Problem description - Only the lines with "Lobular" in them need to be copied from the listing.

Given entries -
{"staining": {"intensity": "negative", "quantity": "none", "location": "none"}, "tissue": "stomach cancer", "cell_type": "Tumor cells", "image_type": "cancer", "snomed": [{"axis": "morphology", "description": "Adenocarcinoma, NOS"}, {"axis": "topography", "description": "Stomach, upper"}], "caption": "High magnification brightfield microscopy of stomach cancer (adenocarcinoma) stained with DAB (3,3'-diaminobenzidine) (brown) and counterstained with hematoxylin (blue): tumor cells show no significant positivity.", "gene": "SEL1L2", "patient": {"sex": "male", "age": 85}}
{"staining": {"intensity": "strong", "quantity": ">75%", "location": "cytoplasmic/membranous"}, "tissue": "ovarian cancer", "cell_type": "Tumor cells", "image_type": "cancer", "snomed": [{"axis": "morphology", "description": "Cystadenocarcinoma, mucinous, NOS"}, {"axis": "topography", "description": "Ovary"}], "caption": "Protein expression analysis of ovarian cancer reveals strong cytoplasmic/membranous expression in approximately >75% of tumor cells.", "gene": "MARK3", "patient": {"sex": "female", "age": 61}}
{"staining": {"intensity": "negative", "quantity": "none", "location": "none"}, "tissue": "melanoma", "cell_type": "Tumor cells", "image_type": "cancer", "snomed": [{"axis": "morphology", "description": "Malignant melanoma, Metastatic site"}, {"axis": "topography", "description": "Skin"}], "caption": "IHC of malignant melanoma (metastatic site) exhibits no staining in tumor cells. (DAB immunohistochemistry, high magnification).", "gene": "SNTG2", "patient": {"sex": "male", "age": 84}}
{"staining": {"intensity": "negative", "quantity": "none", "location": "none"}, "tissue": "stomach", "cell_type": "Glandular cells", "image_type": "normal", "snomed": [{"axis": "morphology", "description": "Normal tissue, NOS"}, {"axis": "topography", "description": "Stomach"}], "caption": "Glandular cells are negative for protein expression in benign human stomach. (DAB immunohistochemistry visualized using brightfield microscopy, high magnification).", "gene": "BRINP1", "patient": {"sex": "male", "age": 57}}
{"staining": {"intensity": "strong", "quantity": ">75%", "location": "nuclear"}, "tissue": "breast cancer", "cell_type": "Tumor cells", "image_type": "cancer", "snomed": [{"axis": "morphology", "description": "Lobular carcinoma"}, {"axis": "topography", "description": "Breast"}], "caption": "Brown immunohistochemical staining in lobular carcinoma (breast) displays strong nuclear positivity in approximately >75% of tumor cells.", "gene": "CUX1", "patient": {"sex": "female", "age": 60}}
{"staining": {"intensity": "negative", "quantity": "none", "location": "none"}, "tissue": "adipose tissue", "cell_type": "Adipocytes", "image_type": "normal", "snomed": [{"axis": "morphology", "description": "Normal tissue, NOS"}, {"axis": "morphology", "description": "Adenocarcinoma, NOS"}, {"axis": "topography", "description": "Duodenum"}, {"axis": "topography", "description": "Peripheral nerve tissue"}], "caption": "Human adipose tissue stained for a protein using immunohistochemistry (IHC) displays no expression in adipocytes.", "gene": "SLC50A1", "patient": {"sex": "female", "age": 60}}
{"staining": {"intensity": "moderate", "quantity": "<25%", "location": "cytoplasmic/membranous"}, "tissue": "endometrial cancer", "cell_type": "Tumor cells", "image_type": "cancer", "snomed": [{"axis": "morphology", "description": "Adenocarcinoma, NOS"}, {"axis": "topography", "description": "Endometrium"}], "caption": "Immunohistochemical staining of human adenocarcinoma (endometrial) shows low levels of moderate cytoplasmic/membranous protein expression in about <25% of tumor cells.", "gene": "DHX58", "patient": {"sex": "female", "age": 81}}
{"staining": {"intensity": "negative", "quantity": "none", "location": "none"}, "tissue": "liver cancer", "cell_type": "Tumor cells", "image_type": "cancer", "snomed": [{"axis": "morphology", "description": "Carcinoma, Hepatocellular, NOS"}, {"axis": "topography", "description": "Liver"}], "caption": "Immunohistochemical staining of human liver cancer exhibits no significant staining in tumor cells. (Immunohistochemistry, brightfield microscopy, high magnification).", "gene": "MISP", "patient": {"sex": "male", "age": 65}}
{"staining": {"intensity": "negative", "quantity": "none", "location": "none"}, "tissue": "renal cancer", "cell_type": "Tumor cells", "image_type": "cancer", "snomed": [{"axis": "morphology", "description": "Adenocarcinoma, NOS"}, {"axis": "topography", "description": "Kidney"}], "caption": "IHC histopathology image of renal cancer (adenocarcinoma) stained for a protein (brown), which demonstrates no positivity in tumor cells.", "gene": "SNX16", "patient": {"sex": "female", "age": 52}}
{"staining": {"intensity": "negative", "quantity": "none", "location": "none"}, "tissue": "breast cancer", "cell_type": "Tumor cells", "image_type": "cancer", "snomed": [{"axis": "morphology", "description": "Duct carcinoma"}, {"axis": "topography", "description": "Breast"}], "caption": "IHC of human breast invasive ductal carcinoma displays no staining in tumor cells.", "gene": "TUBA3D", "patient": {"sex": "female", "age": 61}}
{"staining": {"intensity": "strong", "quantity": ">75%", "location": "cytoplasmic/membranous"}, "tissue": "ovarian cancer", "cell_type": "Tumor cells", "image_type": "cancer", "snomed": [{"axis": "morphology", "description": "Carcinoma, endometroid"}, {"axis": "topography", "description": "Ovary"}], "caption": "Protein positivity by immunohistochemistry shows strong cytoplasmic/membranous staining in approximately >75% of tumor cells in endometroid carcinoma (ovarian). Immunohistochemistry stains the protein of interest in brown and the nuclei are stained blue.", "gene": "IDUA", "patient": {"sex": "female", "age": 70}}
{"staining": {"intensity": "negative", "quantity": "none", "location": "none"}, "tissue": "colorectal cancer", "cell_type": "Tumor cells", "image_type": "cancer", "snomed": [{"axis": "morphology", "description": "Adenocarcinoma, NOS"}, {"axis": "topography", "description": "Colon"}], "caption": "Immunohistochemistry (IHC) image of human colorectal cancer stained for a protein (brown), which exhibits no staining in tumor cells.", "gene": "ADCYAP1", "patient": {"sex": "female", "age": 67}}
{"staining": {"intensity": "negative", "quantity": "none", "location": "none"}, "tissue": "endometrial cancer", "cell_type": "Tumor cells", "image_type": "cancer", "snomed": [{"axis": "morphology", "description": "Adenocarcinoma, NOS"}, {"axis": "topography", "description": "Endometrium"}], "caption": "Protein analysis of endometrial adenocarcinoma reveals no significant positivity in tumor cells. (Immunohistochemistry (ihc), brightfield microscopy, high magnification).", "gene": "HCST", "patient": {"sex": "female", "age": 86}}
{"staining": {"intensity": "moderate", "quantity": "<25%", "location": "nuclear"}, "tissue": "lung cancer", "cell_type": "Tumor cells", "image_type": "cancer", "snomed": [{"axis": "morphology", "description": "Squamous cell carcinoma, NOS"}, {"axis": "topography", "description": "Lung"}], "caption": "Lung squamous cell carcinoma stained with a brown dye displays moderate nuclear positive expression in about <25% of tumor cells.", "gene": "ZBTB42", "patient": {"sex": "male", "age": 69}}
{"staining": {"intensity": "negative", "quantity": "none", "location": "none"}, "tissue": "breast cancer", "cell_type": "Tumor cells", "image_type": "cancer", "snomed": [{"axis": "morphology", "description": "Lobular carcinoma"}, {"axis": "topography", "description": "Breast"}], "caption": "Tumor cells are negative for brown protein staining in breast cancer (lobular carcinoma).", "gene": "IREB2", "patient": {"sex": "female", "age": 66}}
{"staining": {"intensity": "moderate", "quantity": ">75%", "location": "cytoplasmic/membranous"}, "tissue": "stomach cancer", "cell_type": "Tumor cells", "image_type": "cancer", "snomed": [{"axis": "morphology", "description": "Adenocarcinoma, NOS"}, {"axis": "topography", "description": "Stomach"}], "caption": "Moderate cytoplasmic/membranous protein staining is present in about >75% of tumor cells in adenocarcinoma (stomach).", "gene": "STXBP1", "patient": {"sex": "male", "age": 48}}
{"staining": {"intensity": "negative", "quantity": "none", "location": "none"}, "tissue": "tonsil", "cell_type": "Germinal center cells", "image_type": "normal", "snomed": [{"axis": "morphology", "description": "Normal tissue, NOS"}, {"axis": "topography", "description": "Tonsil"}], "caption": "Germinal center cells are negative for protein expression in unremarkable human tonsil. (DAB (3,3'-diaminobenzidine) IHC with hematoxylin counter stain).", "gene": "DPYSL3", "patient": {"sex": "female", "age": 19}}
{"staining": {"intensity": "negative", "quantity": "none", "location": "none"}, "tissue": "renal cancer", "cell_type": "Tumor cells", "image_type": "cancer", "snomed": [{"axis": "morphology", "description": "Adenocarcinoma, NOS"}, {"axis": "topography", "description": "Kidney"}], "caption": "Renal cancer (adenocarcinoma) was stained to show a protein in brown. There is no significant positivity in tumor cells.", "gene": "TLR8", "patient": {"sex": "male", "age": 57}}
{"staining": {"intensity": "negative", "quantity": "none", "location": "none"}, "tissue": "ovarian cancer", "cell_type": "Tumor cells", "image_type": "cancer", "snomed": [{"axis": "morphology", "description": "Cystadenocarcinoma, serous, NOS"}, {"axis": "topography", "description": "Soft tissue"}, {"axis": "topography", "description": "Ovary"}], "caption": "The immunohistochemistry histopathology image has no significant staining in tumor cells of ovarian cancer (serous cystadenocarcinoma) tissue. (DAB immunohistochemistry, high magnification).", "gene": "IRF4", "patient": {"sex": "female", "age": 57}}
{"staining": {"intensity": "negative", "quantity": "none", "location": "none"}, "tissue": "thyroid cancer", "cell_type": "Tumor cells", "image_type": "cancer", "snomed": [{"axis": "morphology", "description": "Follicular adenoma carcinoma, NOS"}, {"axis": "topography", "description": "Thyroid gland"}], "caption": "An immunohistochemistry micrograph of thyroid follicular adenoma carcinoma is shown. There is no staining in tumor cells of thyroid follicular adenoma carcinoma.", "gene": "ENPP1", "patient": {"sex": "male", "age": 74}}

Exercise response -
{"staining": {"intensity": "strong", "quantity": ">75%", "location": "nuclear"}, "tissue": "breast cancer", "cell_type": "Tumor cells", "image_type": "cancer", "snomed": [{"axis": "morphology", "description": "Lobular carcinoma"}, {"axis": "topography", "description": "Breast"}], "caption": "Brown immunohistochemical staining in lobular carcinoma (breast) displays strong nuclear positivity in approximately >75% of tumor cells.", "gene": "CUX1", "patient": {"sex": "female", "age": 60}}
{"staining": {"intensity": "negative", "quantity": "none", "location": "none"}, "tissue": "breast cancer", "cell_type": "Tumor cells", "image_type": "cancer", "snomed": [{"axis": "morphology", "description": "Lobular carcinoma"}, {"axis": "topography", "description": "Breast"}], "caption": "Tumor cells are negative for brown protein staining in breast cancer (lobular carcinoma).", "gene": "IREB2", "patient": {"sex": "female", "age": 66}}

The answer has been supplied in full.